Si j’avais à soutenir le droit que nous avons eu de rendre les nègres esclaves, voici ce que je dirais : 
les peuples d’Europe ayant exterminé ceux de l’Amérique, ils ont dû mettre en esclavage ceux de l’Afrique, pour s’en servir à défricher tant de terres. 
Le sucre serait trop cher si l’on ne faisait travailler la plante qui le produit par des esclaves. 
Ceux dont il s’agit sont noirs depuis les pieds jusqu’à la tête et ils ont le nez si écrasé qu’il est presque impossible de les plaindre. 
On ne peut se mettre dans l’esprit que Dieu, qui est un être très sage, ait mis une âme, surtout une âme bonne, dans un corps tout noir. 
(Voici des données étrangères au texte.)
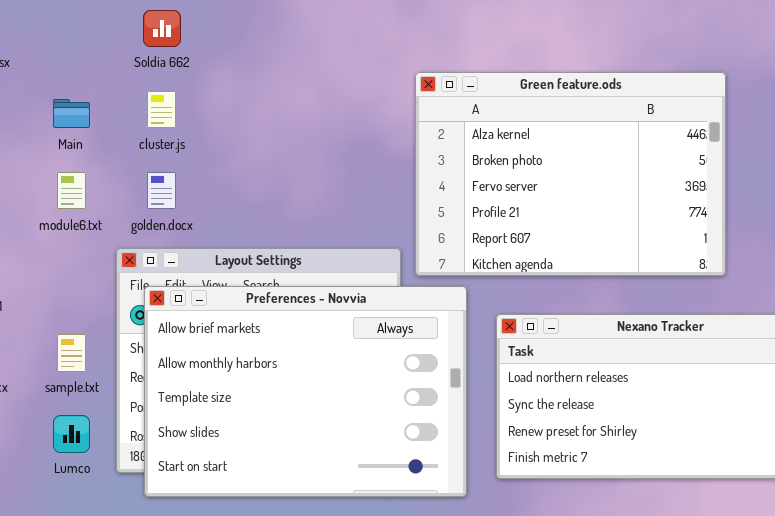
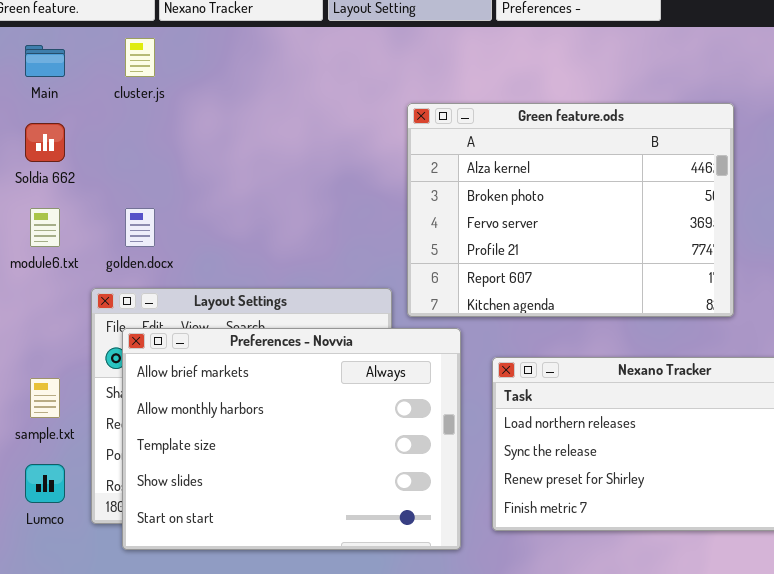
Soldia 662: [143,10,181,47] -> [25,123,65,162], moved
cluster.js: [147,91,176,128] -> [125,38,155,77], moved
Main: [53,99,90,128] -> [25,45,65,77], moved

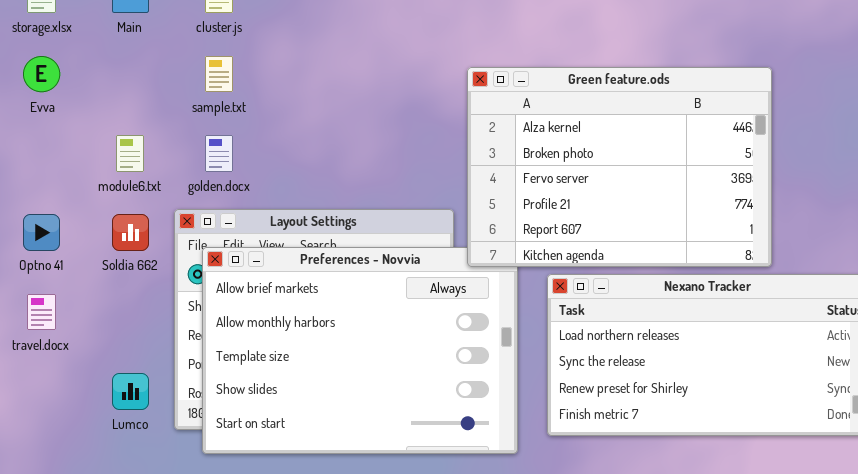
Green feature.ods: [407,103,734,317] -> [467,67,772,267], moved
Soldia 662: [25,123,65,162] -> [112,214,149,251], moved
sample.txt: [30,378,60,418] -> [205,56,233,92], moved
Il est si naturel de penser que c’est la couleur qui constitue l’essence de l’humanité, que les peuples d’Asie, qui font des eunuques, privent toujours les Noirs du rapport qu’ils ont avec nous d’une façon plus marquée. 
On peut juger de la couleur de la peau par celle des cheveux, qui, chez les Egyptiens, les meilleurs philosophes du monde, étaient d’une si grande conséquence, qu’ils faisaient mourir tous les hommes roux qui leur tombaient entre les mains. 
Une preuve que les nègres n’ont pas le sens commun, c’est qu’ils font plus de cas d’un collier de verre que de l’or, qui, chez des nations policées, est d’une si grande conséquence. 
Il est impossible que nous supposions que ces gens-là soient des hommes parce que, si nous les supposions des hommes, on commencerait à croire que nous ne sommes pas nous-mêmes chrétiens. 
De petits esprits exagèrent trop l’injustice que l’on fait aux Africains. Car, si elle était telle qu’ils le disent, ne serait-il pas venu dans la tête des princes d’Europe, qui font entre eux tant de conventions inutiles, d’en faire une générale en faveur de la miséricorde et de la pitié ?

Ces deux auteurs maitrisent l’art de la rhétorique. Voltaire se sert de Candide, un innocent qui est l’optimiste absolu et permet de mettre encore plus en évidence les diverses horreurs du monde : le froid et la faim, la maladie, les catastrophes naturelles (séisme de Lisbonne, tempête) et pire encore “le mal moral”: la stupidité des militaires, la guerre, la pauvreté, l’hypocrisie et le fanatisme religieux.

Montesquieu prête aux esclavagistes un raisonnement fallacieux tout au long de ce texte pour arriver à une conclusion : les chrétiens doivent traiter tous les hommes en frère
s, nous ne traitons pas les noirs comme nos frères
, donc les noirs ne sont pas des hommes
, ce qui conduit à l’autre conclusion : nous ne sommes pas de vrais et bons chrétiens.